Founding Father's largely unchanged home is for sale

Founding Father's largely unchanged home is for sale
Click on a photo to go to a slideshow with more details.
Click on a photo to go to a slideshow with more details.
The commode and tub. This was the only bathroom for about two centuries.
The commode and tub. This was the only bathroom for about two centuries.

Here's your chance to live like one of America's Founding Fathers.

The 1774 New Hampshire home of Josiah Bartlett -- the second signatory of the Declaration of Independence, after John Hancock -- is on the market for the first time in history. It's been in his family the whole time, through seven generations.

Sheltering the Kingston house is a linden tree that Bartlett brought back as a sapling from Philadelphia in 1776, after New Hampshire and the 12 other colonies united to declare their independence from Britain. Upstairs you'll find his luxurious-for-the-time in-house bathroom: a tin tub with a hand pump and the "one-holer" commode. That was the only bathroom the house had up until 1951, when the family installed electricity and running water.

The house does have some updates. The kitchen, for instance, was renovated in the mid-19th century.

The owner, Bartlett's great-great-great-great-granddaughter Ruth Albert, grew up in the house but has no descendants.
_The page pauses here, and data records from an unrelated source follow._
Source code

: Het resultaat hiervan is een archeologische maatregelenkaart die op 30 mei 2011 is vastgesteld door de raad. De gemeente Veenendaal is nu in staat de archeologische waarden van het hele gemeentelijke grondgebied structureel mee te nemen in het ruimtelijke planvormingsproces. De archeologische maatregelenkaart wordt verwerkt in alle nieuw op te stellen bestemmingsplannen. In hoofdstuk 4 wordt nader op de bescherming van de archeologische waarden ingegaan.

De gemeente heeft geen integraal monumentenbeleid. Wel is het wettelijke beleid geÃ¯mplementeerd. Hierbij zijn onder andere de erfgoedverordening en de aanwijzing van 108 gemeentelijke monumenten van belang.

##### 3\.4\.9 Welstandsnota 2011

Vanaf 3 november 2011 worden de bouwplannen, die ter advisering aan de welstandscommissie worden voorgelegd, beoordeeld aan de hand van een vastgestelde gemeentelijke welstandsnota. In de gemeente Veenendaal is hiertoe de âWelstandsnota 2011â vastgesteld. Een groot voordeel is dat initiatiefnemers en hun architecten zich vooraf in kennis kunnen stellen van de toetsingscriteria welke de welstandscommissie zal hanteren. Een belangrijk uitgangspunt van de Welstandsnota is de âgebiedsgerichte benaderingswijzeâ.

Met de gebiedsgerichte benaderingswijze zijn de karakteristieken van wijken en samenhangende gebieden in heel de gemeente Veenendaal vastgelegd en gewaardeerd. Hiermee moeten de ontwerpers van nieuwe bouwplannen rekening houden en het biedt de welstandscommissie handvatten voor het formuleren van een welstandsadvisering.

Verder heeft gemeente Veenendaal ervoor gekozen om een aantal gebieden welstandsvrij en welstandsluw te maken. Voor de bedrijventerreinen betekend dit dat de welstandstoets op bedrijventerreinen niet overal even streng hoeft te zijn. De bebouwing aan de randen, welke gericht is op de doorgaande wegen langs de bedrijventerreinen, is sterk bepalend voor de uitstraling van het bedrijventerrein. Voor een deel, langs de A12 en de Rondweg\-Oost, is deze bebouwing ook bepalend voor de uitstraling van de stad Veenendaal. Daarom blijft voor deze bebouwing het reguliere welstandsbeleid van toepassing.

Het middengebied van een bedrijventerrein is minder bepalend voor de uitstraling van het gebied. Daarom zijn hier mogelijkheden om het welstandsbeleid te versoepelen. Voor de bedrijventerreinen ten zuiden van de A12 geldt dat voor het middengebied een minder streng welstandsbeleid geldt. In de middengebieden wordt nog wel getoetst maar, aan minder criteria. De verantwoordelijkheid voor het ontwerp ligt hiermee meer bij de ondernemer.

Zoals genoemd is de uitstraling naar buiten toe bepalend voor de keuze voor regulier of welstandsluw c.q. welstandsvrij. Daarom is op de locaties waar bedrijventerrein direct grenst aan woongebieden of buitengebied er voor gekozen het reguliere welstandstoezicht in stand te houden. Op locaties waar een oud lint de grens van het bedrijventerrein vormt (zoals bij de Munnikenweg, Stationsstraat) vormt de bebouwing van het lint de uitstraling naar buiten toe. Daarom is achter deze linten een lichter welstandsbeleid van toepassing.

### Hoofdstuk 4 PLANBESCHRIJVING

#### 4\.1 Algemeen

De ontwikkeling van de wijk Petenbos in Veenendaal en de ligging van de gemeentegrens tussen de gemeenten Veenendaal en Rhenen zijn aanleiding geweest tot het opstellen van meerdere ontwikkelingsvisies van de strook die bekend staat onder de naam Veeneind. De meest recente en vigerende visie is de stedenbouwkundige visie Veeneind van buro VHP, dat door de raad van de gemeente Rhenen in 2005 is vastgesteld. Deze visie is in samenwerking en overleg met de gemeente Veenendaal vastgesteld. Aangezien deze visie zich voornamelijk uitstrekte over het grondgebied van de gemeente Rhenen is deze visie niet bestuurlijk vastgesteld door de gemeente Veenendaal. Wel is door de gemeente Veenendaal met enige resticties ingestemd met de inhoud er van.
She tried to find relatives who could care for the home, she told the New Hampshire Union Leader: "A lot of my cousins loved this house, but they aren’t able to relocate to New Hampshire right now."

And maintaining it is "a huge responsibility," she acknowledged; she and her husband "worked very, very hard to keep this property up." Now they've had their fill of New Hampshire winters and want to move to Florida. She does plan to keep a smaller house on adjacent land, she told WMUR-TV, the local ABC affiliate.

She and her husband added a bathroom upstairs, according to the Associated Press. That brought the 4,700-square-foot house to 2 bathrooms, along with its 4 bedrooms. They're asking $850,000 with 18 acres of land and 1,200 feet of Greenwood Pond water frontage, or $600,000 with just 8 acres.